1 Execution site(s)
Svitlana D. born in 1927, remembers: “I didn’t see the execution itself, but I came to that place afterwards to take a look. When we got there, we could see children’s hands and legs coming out of the ground. The pit was not covered well. Near the pit, there were piles of clothes and shoes. I think they were forced to undress before being killed. As far as I could determine, the pit measures about 10m long and it was not very deep. I know that afterwards, the prisoners of war were requisitioned to fill the pit in. ” (Witness n°1919, interviewed in Semenivka, on Ocotober 15, 2015)
The members of the SS Wiking division killed and burnt alive the villagers of Bolshye Lypniagy. […] They also killed and tortured to death 50 villagers of Semionovka […]” (Act of the Red Army Commission drawn up in Bolshye Lypniagy, on September 23, 1943: Red Army Archives: Fond 236, Opis 2675, Delo 42, p.247)
Semenivka is located on the banks of the Kryva Ruda River, about 134km (63miles) west of Poltava.
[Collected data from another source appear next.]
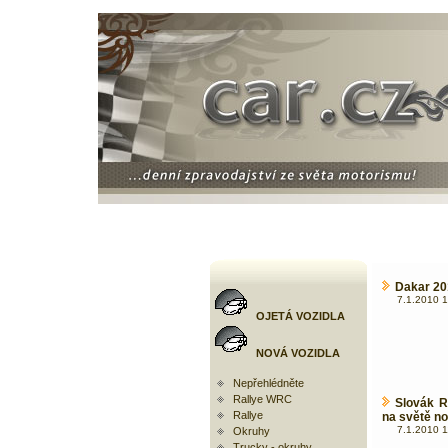
Dakar 201
7.1.2010 1
OJETÁ VOZIDLA
NOVÁ VOZIDLA
Nepřehlédněte
Rallye WRC
Slovák R
Rallye
na světě n
7.1.2010 1
Okruhy
Trucky - okruhy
The first known Jewish Community appeared in 19th century. According to the census in 1926, 443 Jews lived in Semenivka, which represented about 10% of the total population. The Jews in Semenivka were mostly artisans or worked in commerce. Some worked in the factories, such as the sugar factory. According to the witnesses interviewed by Yahad, there was a wooden synagogue in the village center before the war. On September 12, 1941, the German troops occupied the village.
Little is known from the historical sources about the fate of the Jews in Semenivka. Thanks to Yahad’s fieldwork, we know that all the Jews as well as the communists were forced to register shortly after the Germans’ arrival. A special registration point was set up at the school. Once the Jews presented, themselves they were confined in the building. Those who didn’t show up on their own were taken by force in trucks by the policemen and the Germans. The execution took place in late fall behind the sugar factory. Before being killed, it is said that they were forced to undress. From the witnesses’ accounts, the children were not shot but thrown alive into the pit. The pit was covered afterwards by the prisoners of war. The prisoners of war camp was established on the territory of the sugar factory.